Brazil's Inflation Tops Estimates in February to Highest Monthly Figure in A Year

  • Brazil's consumer prices rose slightly more than expected in February, reaching the highest monthly figure in one year driven by increased education prices, government statistics agency IBGE (Brazilian Institute of Geography and Statistics) said on Tuesday, March 12.
  • Inflation, measured by the IPCA (Extended National Consumer Price) index, was at 0.83% last month, while economists polled by Reuters expected 0.78%. This monthly figure was the highest since February last year, when it had registered inflation of 0.84%.

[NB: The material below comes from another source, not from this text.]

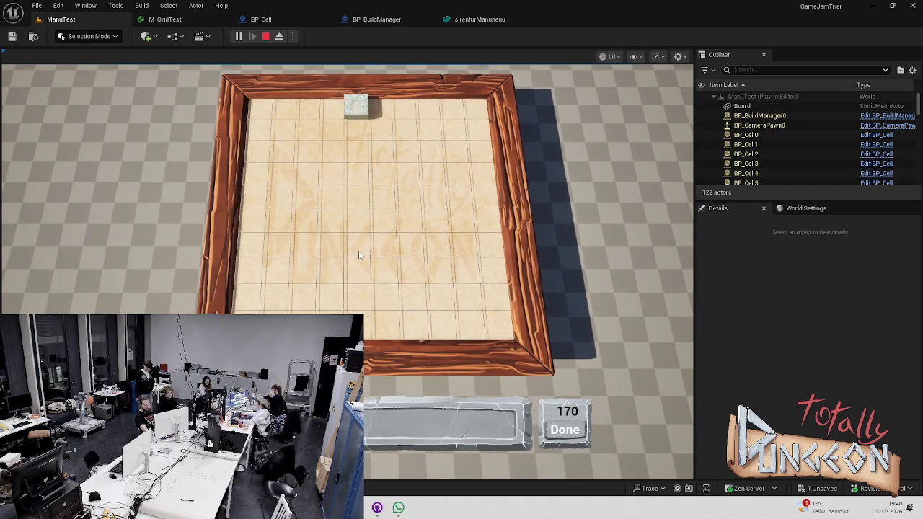
scroll(361, 252, down, 3)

  • Education prices rose 4.98% in the month and was responsible for 0.29 percentage points of the data, as schools and universities hike tuition fees at the start of the year. Food and beverage prices also contributed to the results, IBGE said.
  • Notwithstanding, the 12-month headline inflation came in at 4.50%, slowing down from the 4.51% registered in January, but above the 4.44% expected by economists.
  • The monetary policy committee of Brazil's central bank will meet next week to set its benchmark interest rate, which currently stands at 11.25%, after the authority kicked off its easing cycle in August with a 50-basis-point cut after nearly a year of unchanged rates at a six-year high of 13.75%.
  • "There's not enough in this inflation release to make the central bank rethink the 50 bps cuts that it has signalled at the meeting next week and the subsequent meeting in May," said William Jackson, Chief Emerging Markets Economist at Capital Economists. "But if core inflation remains elevated, we think Copom will shift to smaller 25 bps cuts around mid-year," he added.